Louise: A girl, talented, nervous, unhappy over her career. A stay-at-home who likes to eat only when and if she’s hungry. She seldom is. Shy, entertaining notions of genius at bay. A minor Garbo, hiding her face from her fellow workers in public—“No, no, don’t speak to me off the set, please. Know me only as an artist.”

Odets: A Leftist politically, working at it feverishly. A man impatient with failure. A man shy of illness who doesn’t visit sickbeds. A force—a voice crying out—a cause in spectacles.

How could marriage win?

JOAN BENNETT FACTS

There are four puppies in Joan’s new dog kennels which she started because of her love for blond cocker spaniels.

By a series of elimination she has finally hit on ‘Bemeldi’ a contraction of Bennett and the names of her two children, Melinda and Diddy, as a name for her kennels. Merle Oberon was her very first customer, buying the cutest of the puppies.

Joan has thought out a fashion hint that should interest all blondes.

“I’ve made the mistake for years,” Joan says, “of dressing, more or less, in frilly clothes. Now I realize all blondes should dress in tailored clothes. The lightness of hair and skin becomes too pronounced in frills. It’s tailor-mades for me from now on.”

A WORRIED RHETT AND SCARLETT

With the announcement of Clark Gable as Rhett Butler and Norma Shearer as Scarlett in Gone with the Wind, Clark and Norma, far from happy, are wearing two worried frowns on their personable faces.

Clark is anxious to know these things:

“Will I bet the Rhett Butler of the fans’ dreams? If I please the North, will the South be happy over the choices? Will I interpret each scene, each move, as the millions of readers have pictured it in their minds and hearts?

“Will I fail in this, my heaviest assignment to date? Frankly, I don’t see how any actor can win with this role and I’m uneasy.”

Shearer asks this of her closest friends:

“Will I be hated by fans if I put all the shallowness of Scarlett into the role?
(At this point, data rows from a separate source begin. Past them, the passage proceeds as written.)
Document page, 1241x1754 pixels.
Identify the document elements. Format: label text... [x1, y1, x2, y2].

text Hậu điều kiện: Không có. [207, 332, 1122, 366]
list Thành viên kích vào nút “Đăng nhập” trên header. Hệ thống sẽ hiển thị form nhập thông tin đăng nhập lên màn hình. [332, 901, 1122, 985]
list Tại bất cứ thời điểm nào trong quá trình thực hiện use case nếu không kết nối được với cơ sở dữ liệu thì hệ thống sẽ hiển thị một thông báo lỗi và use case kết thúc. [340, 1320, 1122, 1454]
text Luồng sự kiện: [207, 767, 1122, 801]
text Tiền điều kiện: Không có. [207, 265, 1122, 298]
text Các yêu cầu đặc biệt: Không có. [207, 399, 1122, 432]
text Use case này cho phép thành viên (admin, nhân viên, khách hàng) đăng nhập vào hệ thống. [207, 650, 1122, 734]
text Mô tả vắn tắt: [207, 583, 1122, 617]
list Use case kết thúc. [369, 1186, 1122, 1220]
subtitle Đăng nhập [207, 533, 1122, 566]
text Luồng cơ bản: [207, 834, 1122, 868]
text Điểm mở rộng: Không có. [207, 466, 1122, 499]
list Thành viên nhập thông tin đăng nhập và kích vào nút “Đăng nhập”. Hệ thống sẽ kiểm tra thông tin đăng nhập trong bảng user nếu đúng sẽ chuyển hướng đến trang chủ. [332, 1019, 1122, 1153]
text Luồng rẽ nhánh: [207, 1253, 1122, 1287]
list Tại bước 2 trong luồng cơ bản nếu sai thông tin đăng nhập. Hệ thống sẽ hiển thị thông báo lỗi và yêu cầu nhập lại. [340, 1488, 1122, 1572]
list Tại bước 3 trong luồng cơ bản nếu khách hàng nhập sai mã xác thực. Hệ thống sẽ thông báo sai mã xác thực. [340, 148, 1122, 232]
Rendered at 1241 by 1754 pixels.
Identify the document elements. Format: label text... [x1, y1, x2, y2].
Can they forgive me if I don’t? Will this role have a lasting influence on my career? Will the public realize it’s only play-acting, or has Scarlett become a living, breathing human to them—one I’m now about to become?”

So, on the eve of one of their greatest cinematic ventures, we find these two fine artists worried, anxious, concerned. Who says Hollywood takes its movies lightly?